■ Problem ■
Copy the records below verbatim, starting at the line that contains "picture [618, 594, 1162, 980]" and ending after the line that contains "picture [652, 594, 659, 602]".
:: Source material
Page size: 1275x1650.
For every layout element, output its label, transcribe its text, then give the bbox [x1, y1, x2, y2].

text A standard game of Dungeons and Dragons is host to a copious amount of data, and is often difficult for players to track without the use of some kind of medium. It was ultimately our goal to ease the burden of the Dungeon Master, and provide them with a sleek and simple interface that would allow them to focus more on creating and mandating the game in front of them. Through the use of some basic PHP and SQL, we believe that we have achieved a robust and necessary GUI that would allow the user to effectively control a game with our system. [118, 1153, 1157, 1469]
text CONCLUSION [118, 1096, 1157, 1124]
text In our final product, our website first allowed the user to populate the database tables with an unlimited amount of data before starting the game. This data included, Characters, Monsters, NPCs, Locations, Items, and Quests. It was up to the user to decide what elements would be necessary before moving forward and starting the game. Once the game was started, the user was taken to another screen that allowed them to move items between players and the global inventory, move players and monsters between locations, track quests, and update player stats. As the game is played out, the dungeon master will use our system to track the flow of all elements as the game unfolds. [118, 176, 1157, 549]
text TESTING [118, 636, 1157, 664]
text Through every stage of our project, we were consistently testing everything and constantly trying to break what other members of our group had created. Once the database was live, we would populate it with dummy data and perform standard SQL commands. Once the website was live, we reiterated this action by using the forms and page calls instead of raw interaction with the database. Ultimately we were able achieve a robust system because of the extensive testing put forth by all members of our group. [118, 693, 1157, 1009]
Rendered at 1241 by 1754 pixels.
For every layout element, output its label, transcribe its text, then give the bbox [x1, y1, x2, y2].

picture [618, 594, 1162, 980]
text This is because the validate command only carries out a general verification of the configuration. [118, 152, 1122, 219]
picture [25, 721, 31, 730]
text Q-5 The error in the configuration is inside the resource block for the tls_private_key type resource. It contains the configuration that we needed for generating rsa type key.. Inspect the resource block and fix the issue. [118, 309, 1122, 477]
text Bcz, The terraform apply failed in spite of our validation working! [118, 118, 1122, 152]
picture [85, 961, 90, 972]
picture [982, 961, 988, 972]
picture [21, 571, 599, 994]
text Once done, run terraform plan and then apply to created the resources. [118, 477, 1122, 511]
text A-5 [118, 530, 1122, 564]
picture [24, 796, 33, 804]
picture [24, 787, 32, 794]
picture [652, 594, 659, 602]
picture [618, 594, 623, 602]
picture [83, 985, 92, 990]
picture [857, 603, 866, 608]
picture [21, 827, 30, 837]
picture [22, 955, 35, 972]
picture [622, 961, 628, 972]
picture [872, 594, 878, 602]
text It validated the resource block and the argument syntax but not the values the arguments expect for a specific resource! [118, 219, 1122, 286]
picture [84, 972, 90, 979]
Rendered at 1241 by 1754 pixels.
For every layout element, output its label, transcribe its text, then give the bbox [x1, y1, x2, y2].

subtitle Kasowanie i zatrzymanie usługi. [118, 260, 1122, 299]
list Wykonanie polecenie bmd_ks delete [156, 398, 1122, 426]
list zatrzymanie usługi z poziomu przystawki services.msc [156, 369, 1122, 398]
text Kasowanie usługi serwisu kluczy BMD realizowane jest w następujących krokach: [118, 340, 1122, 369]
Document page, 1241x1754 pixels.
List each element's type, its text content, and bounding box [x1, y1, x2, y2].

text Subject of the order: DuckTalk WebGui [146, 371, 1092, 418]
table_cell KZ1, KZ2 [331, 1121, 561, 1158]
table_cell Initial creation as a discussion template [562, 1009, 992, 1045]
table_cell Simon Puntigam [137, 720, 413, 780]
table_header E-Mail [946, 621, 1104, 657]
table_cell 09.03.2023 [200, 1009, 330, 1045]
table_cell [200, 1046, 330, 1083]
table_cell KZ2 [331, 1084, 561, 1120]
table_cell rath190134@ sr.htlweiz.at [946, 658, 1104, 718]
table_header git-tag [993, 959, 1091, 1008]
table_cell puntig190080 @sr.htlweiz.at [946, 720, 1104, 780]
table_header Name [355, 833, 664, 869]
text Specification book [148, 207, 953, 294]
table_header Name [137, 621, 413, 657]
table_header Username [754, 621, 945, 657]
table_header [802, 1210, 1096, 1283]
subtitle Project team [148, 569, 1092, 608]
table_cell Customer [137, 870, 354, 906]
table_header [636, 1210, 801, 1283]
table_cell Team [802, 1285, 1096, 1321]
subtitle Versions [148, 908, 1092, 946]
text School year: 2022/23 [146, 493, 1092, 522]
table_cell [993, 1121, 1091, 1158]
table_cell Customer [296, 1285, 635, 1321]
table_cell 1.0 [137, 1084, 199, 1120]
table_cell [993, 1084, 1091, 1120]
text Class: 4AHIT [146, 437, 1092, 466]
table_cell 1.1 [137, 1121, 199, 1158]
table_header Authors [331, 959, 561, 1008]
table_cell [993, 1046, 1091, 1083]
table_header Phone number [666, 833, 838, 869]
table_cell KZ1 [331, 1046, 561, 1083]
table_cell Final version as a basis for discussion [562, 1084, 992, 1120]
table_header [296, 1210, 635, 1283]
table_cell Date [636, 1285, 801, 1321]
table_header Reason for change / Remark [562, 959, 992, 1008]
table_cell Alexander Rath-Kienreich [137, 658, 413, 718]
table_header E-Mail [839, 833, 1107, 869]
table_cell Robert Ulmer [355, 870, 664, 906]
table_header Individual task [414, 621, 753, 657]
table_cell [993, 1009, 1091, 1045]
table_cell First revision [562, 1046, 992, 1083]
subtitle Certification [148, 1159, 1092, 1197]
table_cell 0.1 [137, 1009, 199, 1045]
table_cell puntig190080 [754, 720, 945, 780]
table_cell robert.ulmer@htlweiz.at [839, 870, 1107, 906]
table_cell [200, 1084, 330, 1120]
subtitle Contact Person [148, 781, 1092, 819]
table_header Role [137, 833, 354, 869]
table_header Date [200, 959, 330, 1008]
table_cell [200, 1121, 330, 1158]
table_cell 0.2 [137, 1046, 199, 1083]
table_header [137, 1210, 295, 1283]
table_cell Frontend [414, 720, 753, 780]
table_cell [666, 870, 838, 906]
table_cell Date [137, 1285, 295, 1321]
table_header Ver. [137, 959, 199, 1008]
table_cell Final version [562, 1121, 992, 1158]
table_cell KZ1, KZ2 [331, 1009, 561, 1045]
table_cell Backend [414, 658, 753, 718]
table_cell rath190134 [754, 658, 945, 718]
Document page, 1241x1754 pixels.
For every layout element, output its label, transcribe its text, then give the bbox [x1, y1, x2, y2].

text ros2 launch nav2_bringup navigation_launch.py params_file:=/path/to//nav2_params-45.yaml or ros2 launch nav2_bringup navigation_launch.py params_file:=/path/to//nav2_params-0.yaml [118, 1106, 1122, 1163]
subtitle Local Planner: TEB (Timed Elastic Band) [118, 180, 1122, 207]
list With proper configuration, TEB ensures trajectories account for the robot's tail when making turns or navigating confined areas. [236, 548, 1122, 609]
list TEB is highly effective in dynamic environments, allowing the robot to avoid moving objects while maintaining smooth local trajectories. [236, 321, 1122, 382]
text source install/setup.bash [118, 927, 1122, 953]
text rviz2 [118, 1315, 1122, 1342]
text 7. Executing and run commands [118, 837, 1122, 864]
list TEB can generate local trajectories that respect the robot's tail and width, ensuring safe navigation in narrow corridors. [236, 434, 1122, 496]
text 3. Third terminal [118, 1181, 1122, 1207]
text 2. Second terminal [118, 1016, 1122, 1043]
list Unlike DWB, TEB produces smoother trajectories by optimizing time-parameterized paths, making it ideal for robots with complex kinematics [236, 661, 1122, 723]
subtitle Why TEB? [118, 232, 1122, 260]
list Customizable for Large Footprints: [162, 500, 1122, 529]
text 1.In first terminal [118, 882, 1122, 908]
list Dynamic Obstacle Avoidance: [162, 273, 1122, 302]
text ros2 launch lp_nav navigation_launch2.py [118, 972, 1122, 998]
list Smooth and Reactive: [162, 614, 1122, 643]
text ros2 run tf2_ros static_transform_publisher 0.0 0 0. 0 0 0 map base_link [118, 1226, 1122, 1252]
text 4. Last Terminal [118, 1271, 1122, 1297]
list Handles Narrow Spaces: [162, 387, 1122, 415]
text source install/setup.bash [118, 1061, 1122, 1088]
::::
■ Complete output ■
picture [618, 594, 1162, 980]
text This is because the validate command only carries out a general verification of the configuration. [118, 152, 1122, 219]
picture [25, 721, 31, 730]
text Q-5 The error in the configuration is inside the resource block for the tls_private_key type resource. It contains the configuration that we needed for generating rsa type key.. Inspect the resource block and fix the issue. [118, 309, 1122, 477]
text Bcz, The terraform apply failed in spite of our validation working! [118, 118, 1122, 152]
picture [85, 961, 90, 972]
picture [982, 961, 988, 972]
picture [21, 571, 599, 994]
text Once done, run terraform plan and then apply to created the resources. [118, 477, 1122, 511]
text A-5 [118, 530, 1122, 564]
picture [24, 796, 33, 804]
picture [24, 787, 32, 794]
picture [652, 594, 659, 602]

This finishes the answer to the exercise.